- Exercise materials:
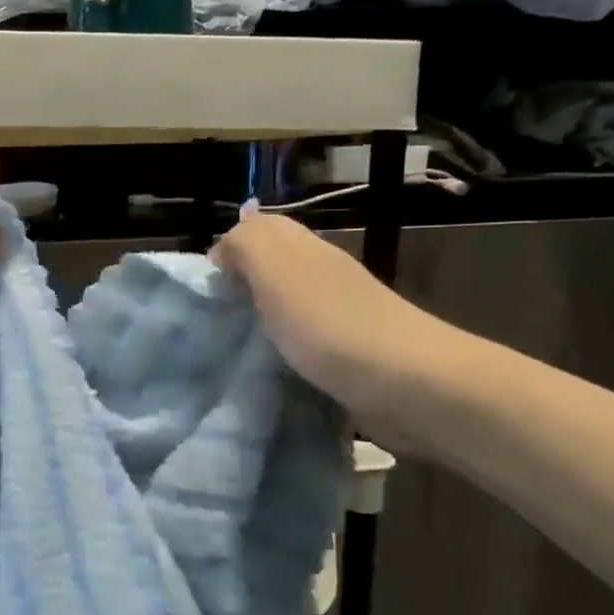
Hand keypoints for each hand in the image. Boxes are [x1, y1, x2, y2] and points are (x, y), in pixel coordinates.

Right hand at [212, 207, 450, 433]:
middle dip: (240, 283)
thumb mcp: (277, 271)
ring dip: (259, 319)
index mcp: (305, 250)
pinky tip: (264, 367)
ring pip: (286, 304)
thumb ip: (246, 246)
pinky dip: (279, 349)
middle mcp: (323, 274)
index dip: (230, 246)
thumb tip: (224, 248)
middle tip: (210, 315)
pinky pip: (301, 341)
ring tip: (228, 342)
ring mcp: (338, 315)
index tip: (204, 284)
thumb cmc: (330, 324)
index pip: (262, 229)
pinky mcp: (346, 354)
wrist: (409, 385)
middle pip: (273, 267)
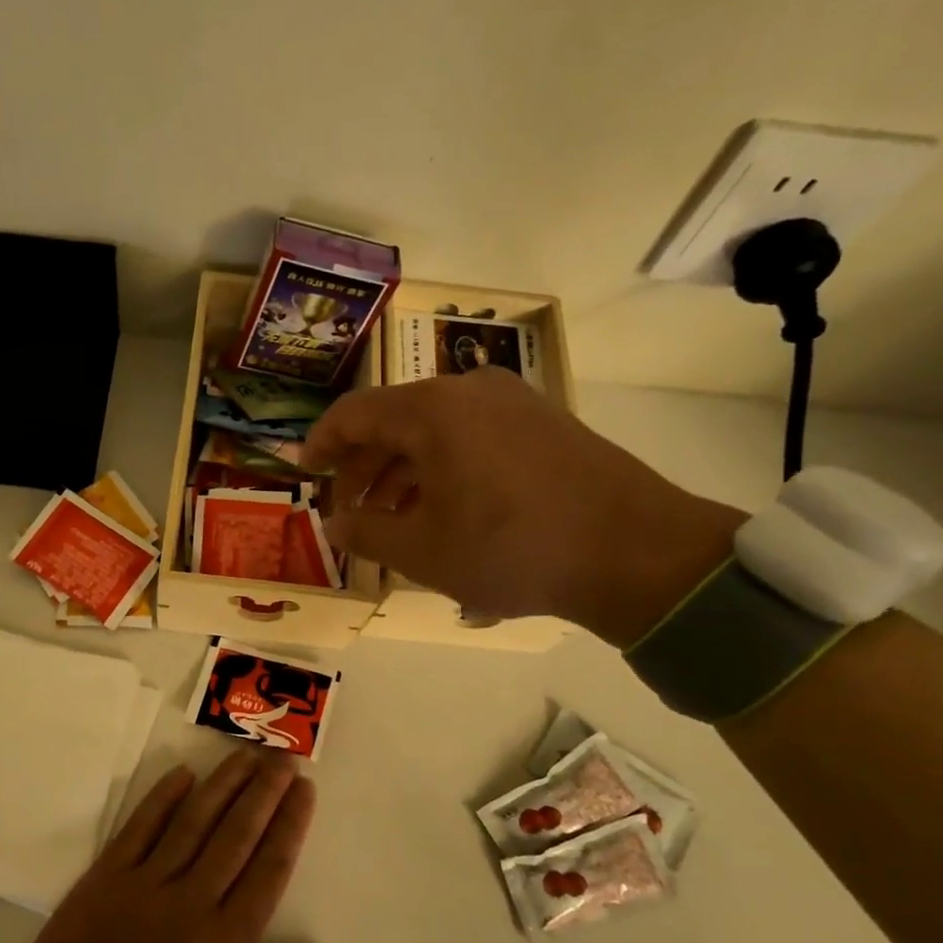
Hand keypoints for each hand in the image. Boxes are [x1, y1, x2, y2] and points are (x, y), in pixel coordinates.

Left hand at [22, 749, 342, 942]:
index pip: (268, 869)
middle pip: (236, 834)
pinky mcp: (107, 877)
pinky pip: (139, 828)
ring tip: (245, 755)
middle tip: (283, 758)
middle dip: (264, 793)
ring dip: (222, 785)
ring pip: (193, 822)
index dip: (289, 825)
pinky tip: (183, 773)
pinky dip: (161, 799)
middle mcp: (192, 900)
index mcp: (227, 942)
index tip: (305, 790)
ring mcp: (146, 884)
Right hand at [302, 367, 745, 646]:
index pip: (352, 414)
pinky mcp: (543, 422)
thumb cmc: (512, 548)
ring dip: (402, 472)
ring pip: (434, 431)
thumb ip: (366, 532)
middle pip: (393, 421)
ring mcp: (512, 402)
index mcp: (430, 411)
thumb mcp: (422, 551)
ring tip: (393, 521)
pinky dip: (443, 468)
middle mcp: (468, 390)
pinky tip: (444, 510)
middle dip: (363, 467)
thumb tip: (336, 522)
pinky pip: (471, 437)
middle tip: (350, 511)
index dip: (321, 444)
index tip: (306, 473)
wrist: (636, 551)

- Assignment: Copy out all the data above exactly, minus the images.

- Reply to the task:
Hand keypoints for each hand in the image. Boxes are [x1, y1, x2, y2] and points are (x, y), in pixel coordinates.

Right hand at [212, 207, 450, 433]:
middle dip: (240, 283)
thumb mcp: (277, 271)
ring dip: (259, 319)
index mcp: (305, 250)
pinky tip: (264, 367)
ring pip: (286, 304)
thumb ip: (246, 246)
pinky dip: (279, 349)
middle mcp: (323, 274)
index dip: (230, 246)
thumb tip: (224, 248)
middle tip: (210, 315)
pinky pip: (301, 341)
ring tip: (228, 342)
ring mcp: (338, 315)
index tip: (204, 284)
thumb cmc: (330, 324)
index pip: (262, 229)
pinky mcp: (346, 354)
wrist: (409, 385)
middle pip: (273, 267)
Hand keypoints for each hand in the image. Boxes are [x1, y1, x2, y2] and points are (x, y), in pixel coordinates.

Left hand at [22, 749, 342, 942]:
index pip: (268, 869)
middle pip: (236, 834)
pinky mcp: (107, 877)
pinky pip: (139, 828)
ring tip: (245, 755)
middle tip: (283, 758)
middle dip: (264, 793)
ring dip: (222, 785)
ring pip: (193, 822)
index dip: (289, 825)
pinky tip: (183, 773)
pinky dip: (161, 799)
middle mcp: (192, 900)
index mcp: (227, 942)
index tip: (305, 790)
ring mcp: (146, 884)
Right hand at [302, 367, 745, 646]:
index pip: (352, 414)
pinky mcp: (543, 422)
thumb cmc: (512, 548)
ring dip: (402, 472)
ring pip: (434, 431)
thumb ip: (366, 532)
middle pip: (393, 421)
ring mcp: (512, 402)
index mcp: (430, 411)
thumb mcp: (422, 551)
ring tip: (393, 521)
pinky dip: (443, 468)
middle mcp: (468, 390)
pinky tip: (444, 510)
middle dip: (363, 467)
thumb tip: (336, 522)
pinky pip: (471, 437)
middle tip: (350, 511)
index dip: (321, 444)
index tip: (306, 473)
wrist: (636, 551)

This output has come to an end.